TEXT SHOWN:
The software ExtractCompare, the first of its kind for tigers, projects photographs of tigers on to a three-dimensional surface, and tallies their stripe patterns, distinct as a barcode, against images stored in a database. When a “high similarity” score is reached, a successful identification is made.

“This rapid pattern matching system speeds up the matching process when thousands of comparisons are involved,” said Karanth. But no software, no matter how sophisticated, has yet topped a field researcher’s well-trained eye. “The final match is still done visually,” added Karanth.

The speed and accuracy of the software has revolutionized tiger research, wildlife management, and particularly conservation efforts, by improving census-taking and the monitoring of wildlife crime. With the results of the 2014 tiger census being announced next month, both of these are crucial concerns.

How many tigers do we have?

On Nov. 26, India’s environment minister Prakash Javadekar announced that 274 tigers had died in the past four years, with less than half dying of natural causes. As Down to Earth magazine pointed out, almost half of these tigers died outside core reserve areas, which are likely to degrade even more, following the government’s steady weakening of forest protection laws that facilitate quicker clearances for project developers in the eco-sensitive zones around tiger reserves.

In the face of intensifying pressures on their habitat, getting the number and distribution of tigers right is more important than ever. After the last tiger count in 2010, which put the tiger population at 1,706, the government-run Project Tiger began to use Karanth’s software, with a central database of camera trap images of tigers to better monitor their populations in reserves.

RECORD LIST:
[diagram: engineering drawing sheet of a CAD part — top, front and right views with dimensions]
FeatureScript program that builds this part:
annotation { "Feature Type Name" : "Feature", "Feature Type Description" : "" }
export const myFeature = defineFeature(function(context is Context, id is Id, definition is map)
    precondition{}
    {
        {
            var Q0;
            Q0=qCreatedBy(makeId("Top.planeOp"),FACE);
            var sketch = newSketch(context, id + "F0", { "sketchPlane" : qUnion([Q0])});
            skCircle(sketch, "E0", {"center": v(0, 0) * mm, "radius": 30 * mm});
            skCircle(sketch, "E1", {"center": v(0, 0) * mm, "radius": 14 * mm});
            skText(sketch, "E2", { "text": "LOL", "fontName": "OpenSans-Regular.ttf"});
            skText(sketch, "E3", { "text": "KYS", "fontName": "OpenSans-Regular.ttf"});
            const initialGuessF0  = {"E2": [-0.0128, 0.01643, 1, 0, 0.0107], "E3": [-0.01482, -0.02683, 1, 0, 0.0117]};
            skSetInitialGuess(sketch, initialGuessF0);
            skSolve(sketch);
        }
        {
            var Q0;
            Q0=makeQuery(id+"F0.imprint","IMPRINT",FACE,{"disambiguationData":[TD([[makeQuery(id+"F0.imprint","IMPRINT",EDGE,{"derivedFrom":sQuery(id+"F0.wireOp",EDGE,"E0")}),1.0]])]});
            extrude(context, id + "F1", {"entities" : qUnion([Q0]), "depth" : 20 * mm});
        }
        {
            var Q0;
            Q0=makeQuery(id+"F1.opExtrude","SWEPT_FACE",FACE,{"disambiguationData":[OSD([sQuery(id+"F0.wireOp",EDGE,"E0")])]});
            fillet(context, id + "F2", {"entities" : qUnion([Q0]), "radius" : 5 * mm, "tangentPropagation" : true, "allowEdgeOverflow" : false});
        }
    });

TASKS:
- A) In the tiger text, rewrite the paragraph beginning "In the face of intensifying pressures" as a short bulleted list that keeps its main facts.
- B) According to the tiger text, how many tigers did India's environment minister say had died in the past four years?
- C) Summarize the tiger text in two sentences.

TASK ANSWERS:
- A)
- With tiger habitat under growing pressure, getting the number and distribution of tigers right matters more than ever.
- The last count, in 2010, put the tiger population at 1,706.
- After that count, the government-run Project Tiger began using Karanth's software, with a central database of camera trap images, to monitor tiger populations in reserves.

- B) 274 tigers.

- C) ExtractCompare identifies tigers by matching their stripe patterns against images in a database, which speeds up thousands of comparisons, though the final match is still done visually. Its speed and accuracy have improved census-taking and the monitoring of wildlife crime, and Project Tiger began using it after the 2010 count put the tiger population at 1,706.